What's driving hospitals' medication safety advances?

Hospitals are improving their ability to prevent medication errors by enhancing their use of electronic medication safety systems, data from The Leapfrog Group's fall 2024 safety grade report indicates. 

As part of the Leapfrog safety grade survey, nearly 3,000 hospitals are evaluated on their computerized physician order entry systems' ability to properly alert and prevent drug errors through simulated testing scenarios. Nearly every year, the patient safety group finds improvements in the electronic systems' ability to catch errors and alert staff, Leah Binder, president and CEO of Leapfrog, told Becker's

"Hopefully, that means [the systems] are also catching those errors when they could be harmful to real patients," she said. "We're really encouraged to see these kinds of systems now at a far greater functional level, and that is an enormous benefit to patients." 

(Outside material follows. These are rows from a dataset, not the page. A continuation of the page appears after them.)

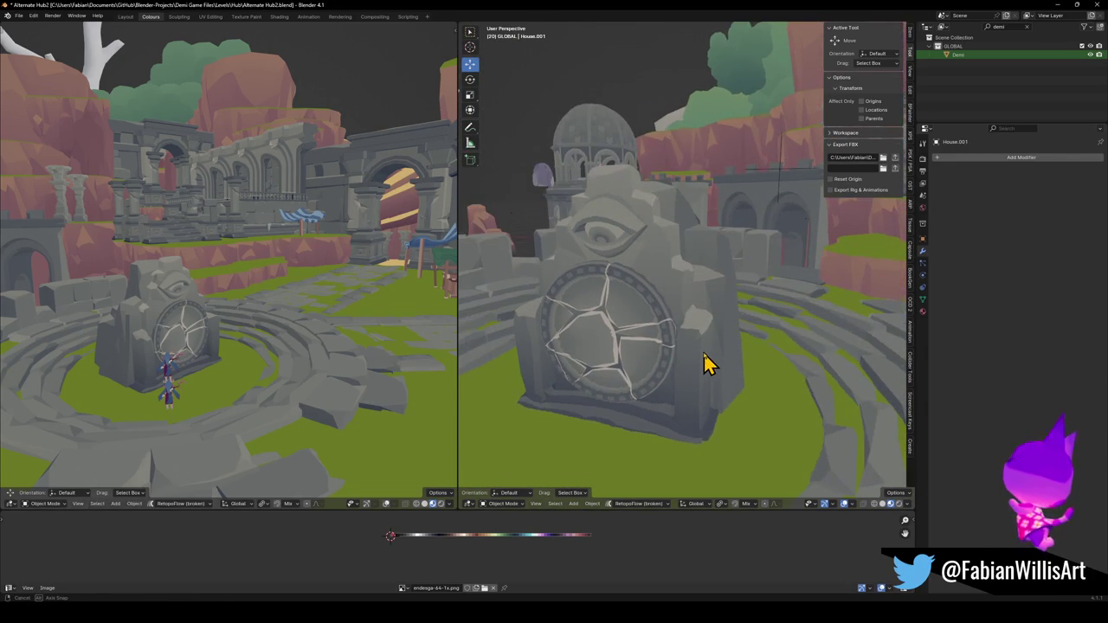
{"action": "scroll", "coordinate": [710, 363], "scroll_direction": "down", "scroll_amount": 1}
{"action": "scroll", "coordinate": [717, 350], "scroll_direction": "down", "scroll_amount": 1}
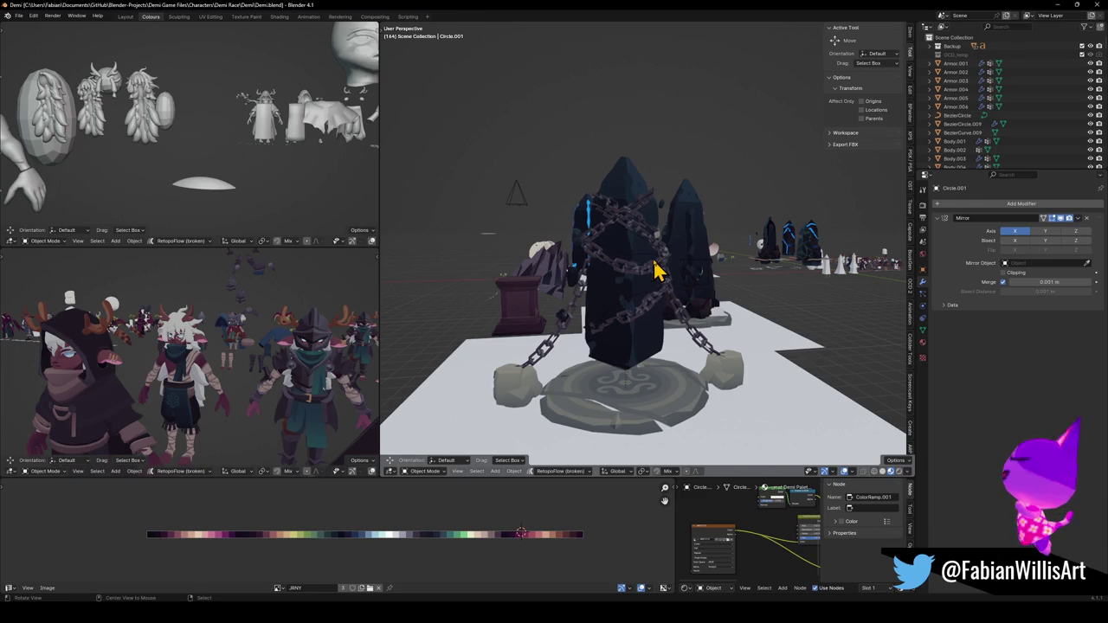
Select the hanging chain beside the obelisk to view its Array, Curve and Mirror modifiers.
{"action": "scroll", "coordinate": [656, 271], "scroll_direction": "up", "scroll_amount": 2}
{"action": "scroll", "coordinate": [675, 290], "scroll_direction": "up", "scroll_amount": 1}
{"action": "left_click", "coordinate": [721, 370]}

This year, about 88% of hospitals met Leapfrog's standard that measures how well CPOE systems catch common prescribing errors, up from 65.6% in 2018. A similar percentage of hospitals met the group's standard that evaluates the deployment of bar code medication administration systems, up from 47% in 2018. 

This isn't a measure of hospitals that use these electronic medication safety systems — most hospitals do. Rather, it captures the percentage of hospitals whose CPOE systems are working as intended to prevent drug errors, based on simulated tests. Leapfrog evaluates BCMA systems based on whether hospitals follow a set of procedures and protocols that ensure proper utilization and prevent harmful shortcuts. 

"We put a heavy weight on CPOE and barcoding in the safety grade because [medication errors are] the number one most common error," Ms. Binder said. 

After former President Barack Obama's administration signed the HITECH Act into law in 2009, an influx of hospitals and health systems began implementing CPOE systems, but they didn't have a comprehensive way to test systems and ensure they're operating as intended. That prompted Leapfrog to develop a testing mechanism for hospitals, according to Ms. Binder. 

Hospitals should never assume medication safety systems are working as intended, she cautioned. To enhance the effectiveness of these systems and support medication safety advancements more broadly, hospitals should routinely test and update them. In cases where CPOE systems fail to properly alert an error, root cause analyses should be conducted to prevent the same issue in future uses, Ms. Binder said.